The Value of a Business Coach

May 8, 2020 | Business

I (Matt) didn’t set out to start a graphic design business after college. I completed my film degree in 2003, and I wanted to travel the world and shoot video, or figure out a way to travel the world indefinitely. 

After various jobs in the non-profit and corporate world, I went full-time with DayCreative in the fall of 2012. I had no formal entrepreneurship experience, education or mentors, but I was fortunate enough to have built enough side design work and enough courage to give it a shot. Shortly after I started, the “no idea what I was doing” aspect became something that had to be addressed. I learned that business coaches existed, and figured that would be the way to go. I began searching for one, and met with a few around Norman and Oklahoma City.

What I learned, initially, is that there isn’t just one type of business coach. There are several variations. Most of us are familiar with the “private consultant” business coach, the one associated with large corporations and hefty price tags, but I also learned during my research that there are other (more affordable and helpful) options as well.

For example, the Small Business Administration of the federal government, in the interest of funding economic development, fuel a few business “incubators” in each state, which you can usually find in business/technology centers. Low cost or free business coaching is often a part of these incubators.

I reached out to one such coach, named Henry Dumas, through the Moore/Norman Technology Center, and I am 100% convinced that I am still in business today because of that decision.

At first, the guidance I needed was pretty broad. (“Help me!!”) Henry started by asking me the questions that many entrepreneurs don’t ask themselves before jumping into business ventures.

“What are your margins?” “What services that you provide have the best margins?” “What has your actual production turned out to be, compared to your pre-planned estimates?”

My knowledge and experience was so limited, I didn’t even understand a lot of what he was talking about. (“What’s a margin?”)

The first year or two was simply me tracking things. I didn’t enjoy it (to put it mildly), it wasn’t exciting, but it was necessary, and Henry helped me see why.

Keeping data about the margins for each type of project helped me see which were most profitable. By looking at all of the various services we offer– logo design, printing services, website design, social media–I was able to see how our time was best spent, and how we could keep the most money. Those things guide the direction our business is going now, in 2020.

The projects that drive the best revenue, that we’re best at, are the ones that build our success.

If you’re considering starting a business, or if you were like me, and have already started a business but instinctively know that there are some things you’re missing, or steps you need to take that you might not fully understand, and you’d like someone to get in the trenches with you, I strongly recommend engaging a business coach.

A technology center in your area will likely have a business incubator that offers some amount of free coaching, if finances are a concern or if you’re in a time where you need to be frugal.
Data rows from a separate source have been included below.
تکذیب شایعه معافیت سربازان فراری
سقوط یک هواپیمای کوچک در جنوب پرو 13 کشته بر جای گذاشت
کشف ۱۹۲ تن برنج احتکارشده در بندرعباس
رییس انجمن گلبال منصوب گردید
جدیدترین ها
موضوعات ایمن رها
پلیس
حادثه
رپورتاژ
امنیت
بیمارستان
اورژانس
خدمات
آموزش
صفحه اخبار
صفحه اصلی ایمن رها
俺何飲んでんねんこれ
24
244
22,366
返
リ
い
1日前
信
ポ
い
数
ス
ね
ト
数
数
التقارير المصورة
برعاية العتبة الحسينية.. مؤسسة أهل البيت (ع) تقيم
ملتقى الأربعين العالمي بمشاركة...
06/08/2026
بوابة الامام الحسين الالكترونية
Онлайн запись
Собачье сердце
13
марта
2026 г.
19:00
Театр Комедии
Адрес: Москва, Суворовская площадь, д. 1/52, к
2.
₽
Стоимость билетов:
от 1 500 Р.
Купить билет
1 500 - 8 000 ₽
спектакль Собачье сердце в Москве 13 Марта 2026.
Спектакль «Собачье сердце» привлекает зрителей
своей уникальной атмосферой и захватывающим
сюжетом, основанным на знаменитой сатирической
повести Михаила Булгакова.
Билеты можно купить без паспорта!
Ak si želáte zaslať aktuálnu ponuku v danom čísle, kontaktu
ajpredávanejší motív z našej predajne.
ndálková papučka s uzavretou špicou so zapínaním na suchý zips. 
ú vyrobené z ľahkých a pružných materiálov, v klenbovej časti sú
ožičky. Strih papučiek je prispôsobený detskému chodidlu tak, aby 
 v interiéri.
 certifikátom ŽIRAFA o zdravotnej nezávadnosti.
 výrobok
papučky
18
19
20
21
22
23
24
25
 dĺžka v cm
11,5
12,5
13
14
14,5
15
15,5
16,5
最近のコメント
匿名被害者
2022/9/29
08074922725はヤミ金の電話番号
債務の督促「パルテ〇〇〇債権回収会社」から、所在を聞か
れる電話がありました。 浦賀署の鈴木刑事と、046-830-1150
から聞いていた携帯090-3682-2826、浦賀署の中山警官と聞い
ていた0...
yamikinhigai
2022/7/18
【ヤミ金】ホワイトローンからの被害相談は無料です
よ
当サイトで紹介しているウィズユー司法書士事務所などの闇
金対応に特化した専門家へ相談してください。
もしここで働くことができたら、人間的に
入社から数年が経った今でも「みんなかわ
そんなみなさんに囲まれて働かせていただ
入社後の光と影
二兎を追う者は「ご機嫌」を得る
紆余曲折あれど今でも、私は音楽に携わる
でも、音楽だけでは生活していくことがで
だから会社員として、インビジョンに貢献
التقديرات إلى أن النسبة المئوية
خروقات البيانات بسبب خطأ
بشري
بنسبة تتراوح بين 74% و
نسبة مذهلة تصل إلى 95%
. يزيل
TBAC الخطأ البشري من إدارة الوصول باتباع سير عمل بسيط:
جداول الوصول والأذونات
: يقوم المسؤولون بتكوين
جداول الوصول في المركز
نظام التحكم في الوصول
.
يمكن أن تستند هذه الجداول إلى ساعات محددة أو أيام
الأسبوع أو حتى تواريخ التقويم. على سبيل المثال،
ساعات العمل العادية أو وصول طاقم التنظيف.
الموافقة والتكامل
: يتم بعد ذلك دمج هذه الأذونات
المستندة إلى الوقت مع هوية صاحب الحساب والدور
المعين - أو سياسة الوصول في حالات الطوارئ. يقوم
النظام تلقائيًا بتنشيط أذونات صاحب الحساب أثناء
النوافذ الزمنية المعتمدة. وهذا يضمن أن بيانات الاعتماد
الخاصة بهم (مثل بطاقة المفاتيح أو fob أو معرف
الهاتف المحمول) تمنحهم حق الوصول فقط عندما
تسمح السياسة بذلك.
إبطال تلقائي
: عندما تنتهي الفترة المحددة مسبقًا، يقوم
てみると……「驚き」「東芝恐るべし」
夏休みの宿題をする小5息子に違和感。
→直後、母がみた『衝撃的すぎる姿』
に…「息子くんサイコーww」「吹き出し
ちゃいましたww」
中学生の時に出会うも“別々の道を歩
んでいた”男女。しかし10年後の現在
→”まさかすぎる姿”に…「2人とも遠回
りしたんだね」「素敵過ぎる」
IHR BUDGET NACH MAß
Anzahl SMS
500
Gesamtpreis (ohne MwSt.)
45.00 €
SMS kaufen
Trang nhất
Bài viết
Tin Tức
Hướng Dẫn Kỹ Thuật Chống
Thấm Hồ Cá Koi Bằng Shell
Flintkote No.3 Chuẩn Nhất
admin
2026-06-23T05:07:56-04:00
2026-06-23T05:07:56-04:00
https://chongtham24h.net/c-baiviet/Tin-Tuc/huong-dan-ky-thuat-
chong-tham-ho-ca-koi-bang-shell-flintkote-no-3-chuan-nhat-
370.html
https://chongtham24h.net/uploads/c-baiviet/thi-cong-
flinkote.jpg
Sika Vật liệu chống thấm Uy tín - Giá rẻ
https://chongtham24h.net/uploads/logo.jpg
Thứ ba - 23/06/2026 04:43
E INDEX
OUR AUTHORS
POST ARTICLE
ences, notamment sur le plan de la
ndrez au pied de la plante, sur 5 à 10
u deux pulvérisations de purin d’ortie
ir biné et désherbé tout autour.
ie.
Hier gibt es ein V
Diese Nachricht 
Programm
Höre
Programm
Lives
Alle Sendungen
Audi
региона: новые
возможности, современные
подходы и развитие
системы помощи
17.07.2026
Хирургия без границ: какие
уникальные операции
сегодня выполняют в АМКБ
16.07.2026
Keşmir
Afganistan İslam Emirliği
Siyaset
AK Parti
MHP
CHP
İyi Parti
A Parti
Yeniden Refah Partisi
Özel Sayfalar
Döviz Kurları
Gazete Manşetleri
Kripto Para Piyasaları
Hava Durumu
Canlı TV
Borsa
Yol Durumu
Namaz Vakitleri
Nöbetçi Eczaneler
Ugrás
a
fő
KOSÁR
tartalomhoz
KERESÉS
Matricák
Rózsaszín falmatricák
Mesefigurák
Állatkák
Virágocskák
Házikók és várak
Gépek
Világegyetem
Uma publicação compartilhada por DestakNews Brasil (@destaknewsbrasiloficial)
You’ll get solid, foundational guidance that can mean the difference between life and death for some businesses. And a partner that is committed to your success.

If you have the revenue to afford private coaching, you can consider it an investment in your business, one that could pay important dividends in the future. The high level strategy a private business coach can provide is well worth it. (Vet them by looking at references, case studies, etc., of course, just as you would before hiring any professional). They should have significant corporate experience in a variety of sectors, even if they specialize in one area. (Sales, accounting.)

Initially I met with my business coach every month. Now, 8 years in, it’s dialed back to check-ins every few months. Quarterly progress checks once you’ve gotten the basics down might be enough, but as a business owner, you should ideally consider your development ongoing, even if you’re flourishing. There’s always more insight and coaching, no matter what level you’re at.

Every time I meet with Henry now, he asks a question. “At the end of this meeting, what should have happened for you to feel like it was a successful meeting?”

My go-to response? “That’s easy; I just want you to solve all my problems and do all the work for me!”

All kidding aside, just knowing that if you need specific help is available in areas of business that you don’t understand…that can be a huge relief. 

The life of a business owner can be a little daunting (and lonely) sometimes. Even if you’re not reinventing the wheel, or you’re in a business segment that’s well-established, this is still new to you. In addition to finding out what you’re missing, you may be encouraged to hear what you’re doing right, and a business coach can provide that encouragement as well.

The question isn’t really, “Why Do I Need a Business Coach?”, it’s…why wouldn’t you want one?

If you’re in the Oklahoma City metro area, here are a few suggestions for finding business coaching: Moore Norman Technology Center, Francis Tuttle Technology Center, REI (Rural Enterprises Incorporated), OSBDC (Oklahoma Small Business Center), Action Coaches (business coaching franchise).